L’entreprise sur laquelle la Caisse de dépôt et placement du Québec (CDPQ) mise pour s’aventurer dans les cryptomonnaies reconnaît, pour la première fois, qu’elle pourrait se faire serrer la vis par les gendarmes boursiers, ce qui vient accroître le niveau de risque de cet investissement pouvant atteindre 300 millions annoncé l’automne dernier.

Celsius Network a récemment ajouté les changements réglementaires aux nombreux risques – comme le vol de monnaies virtuelles, les pertes de mots de passe et les transactions irréversibles – qui guettent ses déposants dans un document de six pages mis en ligne. L’expression « risques réglementaires » n’apparaissait pas auparavant dans la divulgation précédente.

Établie à Londres, l’entreprise est une plateforme qui met en commun des dépôts de cryptomonnaies comme le bitcoin et offre des prêts et des intérêts, souvent supérieurs à 10 %, aux déposants, ce qui est bien plus élevé que ce que proposent les banques traditionnelles. En octobre dernier, elle a accueilli le bas de laine des Québécois parmi ses investisseurs. Le gestionnaire de régimes de retraite n’avait pas chiffré l’ampleur de sa mise, mais elle pourrait atteindre jusqu’à 300 millions, selon son plus récent rapport annuel, rendu public la semaine dernière.

« Si je suis un investisseur dans Celsius, c’est sûr que c’est un drapeau jaune parce qu’il y a un risque qui plane au-dessus de l’entreprise », souligne Martin Lalonde, gestionnaire de portefeuille chez Rivemont, une firme qui offre un fonds commun de placement basé sur le bitcoin.

Le modèle d’affaires de l’entreprise pourrait être en péril selon les changements réglementaires.

Martin Lalonde, gestionnaire de portefeuille chez Rivemont

Lisez « La Caisse de dépôt dans les cryptobanques : risques et questions droit devant »

Les cryptobanques comme Celsius ne sont pas réglementées, mais cela pourrait bientôt changer. Aux États-Unis, par exemple, le partenaire de la CDPQ est sous l’œil des autorités réglementaires – la Securities and Exchange Commission (SEC) – depuis plusieurs mois. Une des principales raisons : Celsius rémunère ses déposants avec sa propre monnaie virtuelle, ce qui, selon certains gendarmes boursiers, constitue une offre de titres non enregistrés qui enfreint les règles.

* _BUT DE L'EXERCICE_
Écrivez la suite de l'article sur Celsius et la Caisse de dépôt, en partant de sa dernière phrase. On n'a pas besoin des données pour faire cet exercice.

* _DONNÉES AFFICHÉES_
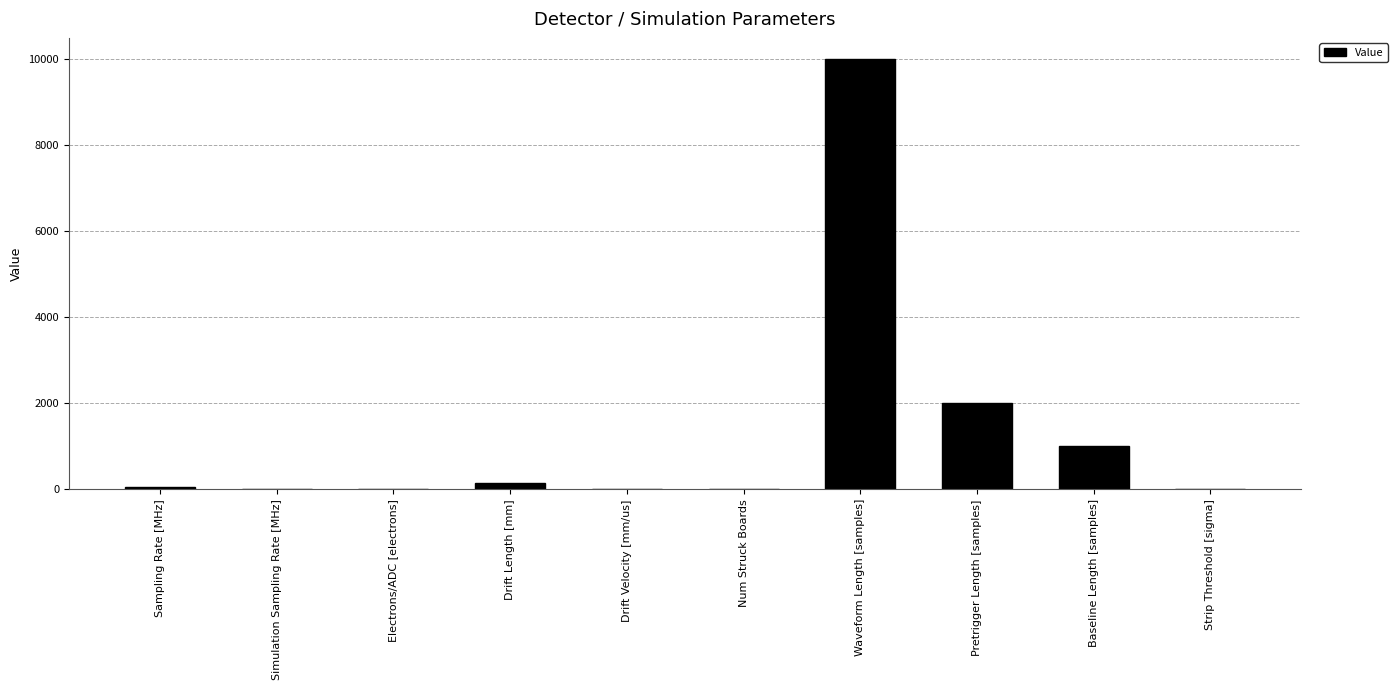

Does the chart contain stacked bars?

No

* _RÉPONSE ATTENDUE_
« CEL (le jeton numérique de Celsius) est confronté à une variété de risques […] ainsi que les risques réglementaires », souligne l’entreprise, sans s’avancer sur les conséquences potentielles d’éventuels changements au cadre réglementaire.

IMAGE FOURNIE PAR CISION

Établie à Londres, Celsius Network a reçu un investissement de la CDPQ qui pourrait atteindre 300 millions.

Celle-ci effectue aussi des prêts en cryptomonnaies à des fonds spéculatifs, mais elle n’est pas considérée comme une banque pour autant. Cela fait en sorte que rien ne protège l’argent des déposants. De plus, les cryptobanques ne sont pas assujetties à un seuil minimal de capital dans leurs réserves, contrairement aux institutions financières.

Mardi, la société n’avait pas répondu aux questions envoyées par La Presse.

Beaucoup d’incertitude

Tout changement législatif au sud de la frontière aurait des conséquences pour l’entreprise, qui aurait alors à respecter une multitude de règles afin de poursuivre ses activités. En février dernier, la SEC avait imposé des amendes totalisant 100 millions US à BlockFi, une plateforme qui s’apparente à Celsius Network, pour des infractions réglementaires. Il s’agissait de la première sanction du genre. Celsius Network pourrait aussi écoper.

PHOTO ROBERT SKINNER, LA PRESSE

Martin Lalonde, gestionnaire de portefeuille et président d’Investissements Rivemont

On est en train de dire à ces entreprises : “Wô, vous ne pouvez pas faire n’importe quoi”. En diffusant son avis, Celsius voulait dire aux déposants qu’il se passe quelque chose. On va voir dans les prochaines semaines si une décision sera prise.

Martin Lalonde

La Caisse voit les choses d’un autre œil.

Sa porte-parole, Kate Monfette, a estimé, dans une déclaration, que la sortie de son partenaire constituait un « effort proactif de mettre à jour [ses] politiques de divulgation », ajoutant que l’entreprise était en « hypercroissance dans un secteur en ébullition ».

« Il s’agit pour nous d’un moment propice pour nous intéresser à ce secteur et investir dans cette nouvelle catégorie d’actif tout en adoptant une approche très ciblée et réfléchie et en travaillant avec nos partenaires pour une réglementation de l’industrie », a-t-elle écrit.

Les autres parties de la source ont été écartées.